[PROVIDED PASSAGE]
_ _ _ _ _
For multi-engine pilots, understanding how VMC is demonstrated—and why safeguards such as rudder limitation are required—helps clarify the difference between certification conditions and real-world engine-out scenarios. The demonstration process further illustrates that while published VMC is fixed for regulatory purposes, VMC in twin-engine flight is variable and highly dependent on operating conditions.
Actual VMC in Twin-Engine Flight
The actual VMC experienced in flight depends entirely on how the pilot operates the aircraft following an engine failure. While the published VMC value is derived from data collected by highly skilled experimental test pilots under tightly controlled certification conditions, it is unlikely that most pilots will replicate this level of precision in real-world operations. As a result, although the published VMC appears fixed, the actual VMC is variable and is often significantly higher during normal twin-engine flight.
When an engine fails, the initial priorities remain clear: maintain or increase airspeed, identify, verify, and feather the failed (dead) engine. However, maintaining control of a twin-engine aircraft requires more than checklist discipline alone. The rudder becomes the primary control for counteracting asymmetric thrust, and the effectiveness of rudder input directly influences the actual VMC.
A critical factor is bank angle. Did the pilot attempt to maintain wings level, or was a slight bank established toward the operating (good) engine? Maintaining a wings-level attitude always increases actual VMC compared to flying with a small, favorable bank into the good engine. Even worse, attempting to turn toward the failed engine dramatically raises the actual VMC and can rapidly lead to loss of directional control.
These common pilot responses help explain why VMC is not fixed in practical twin-engine operations. Small deviations in bank angle, delayed or insufficient rudder input, and improper heading control can raise the actual VMC well above the published value. This reality reinforces the importance of proper multi-engine training focused on banking into the good engine, maintaining zero sideslip, and using decisive rudder inputs.
In real-world engine-out scenarios, pilots should assume that the actual VMC will be higher than the published VMC and manage airspeed and aircraft attitude accordingly. Understanding this distinction is essential to avoiding loss of control and fully answers the question of whether VMC is fixed or variable in twin-engine flight—it is fixed on paper, but variable in practice.
_ _ _ _ _
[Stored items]
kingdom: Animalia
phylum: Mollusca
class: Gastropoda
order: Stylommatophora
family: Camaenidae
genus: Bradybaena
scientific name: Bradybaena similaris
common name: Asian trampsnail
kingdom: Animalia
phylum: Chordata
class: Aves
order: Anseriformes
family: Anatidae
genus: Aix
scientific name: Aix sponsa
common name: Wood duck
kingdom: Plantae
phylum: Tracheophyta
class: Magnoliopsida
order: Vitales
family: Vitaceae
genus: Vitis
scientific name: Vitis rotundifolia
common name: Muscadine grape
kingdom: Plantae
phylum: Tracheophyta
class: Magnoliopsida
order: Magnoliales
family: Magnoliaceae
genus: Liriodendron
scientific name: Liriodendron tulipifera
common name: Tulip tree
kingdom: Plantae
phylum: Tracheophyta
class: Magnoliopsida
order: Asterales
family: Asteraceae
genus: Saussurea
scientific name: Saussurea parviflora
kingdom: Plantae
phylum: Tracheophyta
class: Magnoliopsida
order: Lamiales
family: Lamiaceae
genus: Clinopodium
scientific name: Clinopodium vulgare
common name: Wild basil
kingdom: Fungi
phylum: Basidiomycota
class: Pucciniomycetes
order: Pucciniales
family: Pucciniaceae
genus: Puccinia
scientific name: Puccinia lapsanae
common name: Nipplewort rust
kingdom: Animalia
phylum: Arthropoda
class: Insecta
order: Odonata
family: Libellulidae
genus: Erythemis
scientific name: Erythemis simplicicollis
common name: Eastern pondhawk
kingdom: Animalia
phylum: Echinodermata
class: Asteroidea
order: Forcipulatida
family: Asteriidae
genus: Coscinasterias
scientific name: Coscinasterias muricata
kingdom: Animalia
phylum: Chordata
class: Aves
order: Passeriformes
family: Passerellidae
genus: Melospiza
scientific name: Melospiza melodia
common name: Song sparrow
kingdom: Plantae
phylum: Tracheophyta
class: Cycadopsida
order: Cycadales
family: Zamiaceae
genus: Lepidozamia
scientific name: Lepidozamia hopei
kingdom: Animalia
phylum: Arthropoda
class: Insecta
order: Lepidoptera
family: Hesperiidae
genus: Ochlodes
_ _ _ _ _
[PROBLEMS TO SOLVE]
A - Transcribe everything in the twin-engine VMC passage from "When an engine" down to "of directional control.".
B - Write the next part of the twin-engine VMC passage, picking up after its final sentence.
The records bear no relation to the VMC passage.

[RESULTS IN ORDER]
A -
When an engine fails, the initial priorities remain clear: maintain or increase airspeed, identify, verify, and feather the failed (dead) engine. However, maintaining control of a twin-engine aircraft requires more than checklist discipline alone. The rudder becomes the primary control for counteracting asymmetric thrust, and the effectiveness of rudder input directly influences the actual VMC.
A critical factor is bank angle. Did the pilot attempt to maintain wings level, or was a slight bank established toward the operating (good) engine? Maintaining a wings-level attitude always increases actual VMC compared to flying with a small, favorable bank into the good engine. Even worse, attempting to turn toward the failed engine dramatically raises the actual VMC and can rapidly lead to loss of directional control.

B -
Further Reference for Understanding Why VMC Is Fixed or Variable
For pilots seeking a deeper understanding of why VMC is fixed or variable in twin-engine aircraft, several high-quality training resources provide valuable real-world insight beyond textbook definitions.
One particularly clear explanation is found in the YouTube video “Multi-Engine Training – Part 2 – VMC (Minimum Control Speed)” by Martin Pauly, featuring an in-depth discussion of VMC by Doug Rozendaal. This presentation highlights a critical training issue: pilots often become complacent when yaw initially develops after an engine failure because it begins slowly. Once the vertical stabilizer or rudder reaches its critical angle of attack, however, directional control can be lost too rapidly to correct. This dynamic helps explain why actual VMC can exceed published VMC in real twin-engine flight.
Similarly, Harry Horlings has produced excellent instructional videos and technical papers addressing VMC. He clearly demonstrates the critical importance of banking into the operating (good) engine—“raising the dead”—and presents detailed graphs showing the effect of bank angle on VMC, as well as the combined influence of aircraft weight and bank angle on actual VMC. These visual explanations make it clear why VMC is not a single fixed value in operational flying, even though a fixed value is published for certification purposes.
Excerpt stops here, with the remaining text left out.